Pour le Dr Tagro Yquaé Gbalas, coordinateur chargé de l’information et de la communication de l’organisation pour la Côte d’Ivoire et l’Europe, la crise qui secoue aujourd’hui l’Église de Réveil dépasse largement un simple différend religieux. Elle serait, selon lui, le résultat d’une série de manœuvres ayant conduit à la confiscation de l’héritage spirituel du pasteur Jean Glao.
« Nous avons découvert un matin que notre Église n’avait plus le droit d’exercer en Côte d’Ivoire.
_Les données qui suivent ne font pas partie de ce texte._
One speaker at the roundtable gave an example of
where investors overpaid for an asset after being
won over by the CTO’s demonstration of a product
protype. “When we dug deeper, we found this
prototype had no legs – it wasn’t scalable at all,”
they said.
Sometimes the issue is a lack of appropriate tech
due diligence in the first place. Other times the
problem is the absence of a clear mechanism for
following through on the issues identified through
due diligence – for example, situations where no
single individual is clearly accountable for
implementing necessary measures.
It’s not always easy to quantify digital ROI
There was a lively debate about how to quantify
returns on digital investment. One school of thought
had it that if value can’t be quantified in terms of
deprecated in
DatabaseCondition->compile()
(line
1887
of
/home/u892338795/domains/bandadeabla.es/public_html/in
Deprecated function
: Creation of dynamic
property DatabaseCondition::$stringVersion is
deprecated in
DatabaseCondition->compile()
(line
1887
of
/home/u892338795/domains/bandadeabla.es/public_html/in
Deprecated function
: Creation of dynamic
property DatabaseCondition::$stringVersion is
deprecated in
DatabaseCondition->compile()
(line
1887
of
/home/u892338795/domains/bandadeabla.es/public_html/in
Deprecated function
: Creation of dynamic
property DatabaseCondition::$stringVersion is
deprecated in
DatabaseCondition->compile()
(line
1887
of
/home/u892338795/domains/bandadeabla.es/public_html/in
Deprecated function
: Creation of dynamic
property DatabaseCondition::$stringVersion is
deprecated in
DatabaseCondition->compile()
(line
Pourtant, aucune assemblée générale extraordinaire n’a jamais réuni les membres fondateurs ou leurs ayants droit pour modifier les statuts, le nom ou le logo de l’organisation », a-t-il déclaré.
Revenant sur l’histoire de l’ERCI, le Dr Gbalas rappelle que l’Église est née en 1982 sous l’impulsion du pasteur Jean Glao avant d’être reconnue officiellement en 1984. Depuis la disparition du fondateur, en 1988, plusieurs crises de succession se sont succédé, mais jamais, selon lui, elles n’avaient remis en cause l’existence même de l’Église historique.
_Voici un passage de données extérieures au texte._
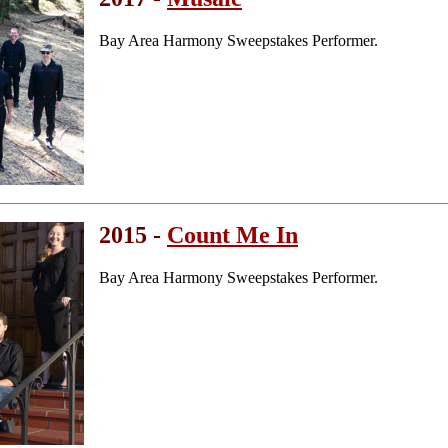
Bay Area Harmony Sweepstakes Performer.
2015 -
Count Me In
Bay Area Harmony Sweepstakes Performer.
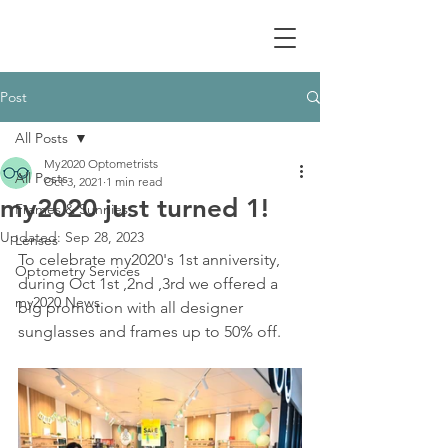
Post
All Posts
My2020 Optometrists
All Posts
Oct 3, 2021
1 min read
my2020 just turned 1!
Frames & Sunnies
Updated:
Sep 28, 2023
Lenses
To celebrate my2020's 1st anniversity, 
Optometry Services
during Oct 1st ,2nd ,3rd we offered a 
my2020 News
big promotion with all designer 
sunglasses and frames up to 50% off.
Aujourd’hui, la famille affirme que l’œuvre bâtie par le pasteur Jean Glao est progressivement dépouillée de ses attributs légaux.
Selon le conférencier, des personnes étrangères au cercle des fondateurs auraient procédé à des modifications des textes de l’organisation sans l’accord des ayants droit.
« C’est triste de voir des hommes de Dieu produire ce que nous considérons comme des actes contraires à la vérité. Lorsqu’on falsifie des décisions pour s’approprier une œuvre religieuse, c’est toute la crédibilité de l’Église qui est atteinte », a-t-il soutenu.
Le coordinateur affirme avoir repris personnellement le dossier en avril 2026 après avoir été interpellé par plusieurs pasteurs inquiets. Selon lui, une stratégie de démantèlement aurait été mise en place autour de deux structures distinctes.
Pour les proches du pasteur Jean Glao, le combat ne fait que commencer. Ils disent vouloir porter cette affaire jusqu’à son terme afin que l’œuvre fondée il y a plus de quarante ans retrouve, selon eux, son identité et sa légitimité.